脇役だって、恋すれば

「……あの時の続き、してもいい?」

 もちろん拒む理由などなく、しっかりと頷く。遠い日の放課後と同じようで違う、甘く切ない光の中で唇を重ねた。

 終わったはずの恋が、あの頃よりも糖度を上げて再びきらきらと輝き出した。



 二度目のキスは、ただひたすらに甘い。その余韻を抱いたまま、私たちは幻想的なマジックアワーを見届けて言葉少なに車に戻った。

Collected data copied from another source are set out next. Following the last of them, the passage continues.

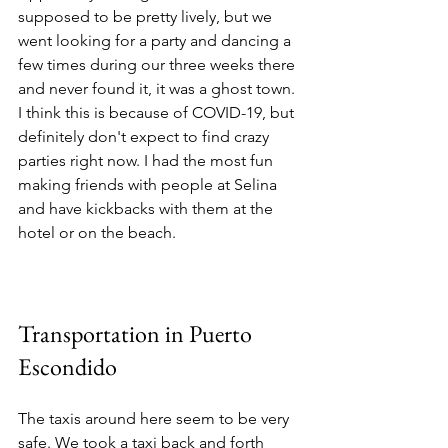
supposed to be pretty lively, but we 
went looking for a party and dancing a 
few times during our three weeks there 
and never found it, it was a ghost town. 
I think this is because of COVID-19, but 
definitely don't expect to find crazy 
parties right now. I had the most fun 
making friends with people at Selina 
and have kickbacks with them at the 
hotel or on the beach. 
Transportation in Puerto 
Escondido 
The taxis around here seem to be very 
safe. We took a taxi back and forth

 そして帰り道の途中、たまたま夜景が綺麗なポイントを見つけ、青羽が道の端に車を停車させた。静かにそれを眺めている私たちは、きっと同じことを考えている。

「帰りたくないな……」
「俺も、帰したくない」

 お互いにぽつりとこぼし、目を見合わせた直後、どちらからともなく唇を寄せた。

 ただ触れるだけじゃ物足りなくて、何度も角度を変えて舌を絡める。先ほどとは違う、求め合うような激しいキスに息が上がる。

  唇を離して目を開けると、彼の余裕のなさそうな顔が間近にあり、動悸が激しくなるばかり。

 青羽はぐっと我慢するように目を逸らして体勢を戻し、「……家までは無理だな」と呟いてハンドルを握った。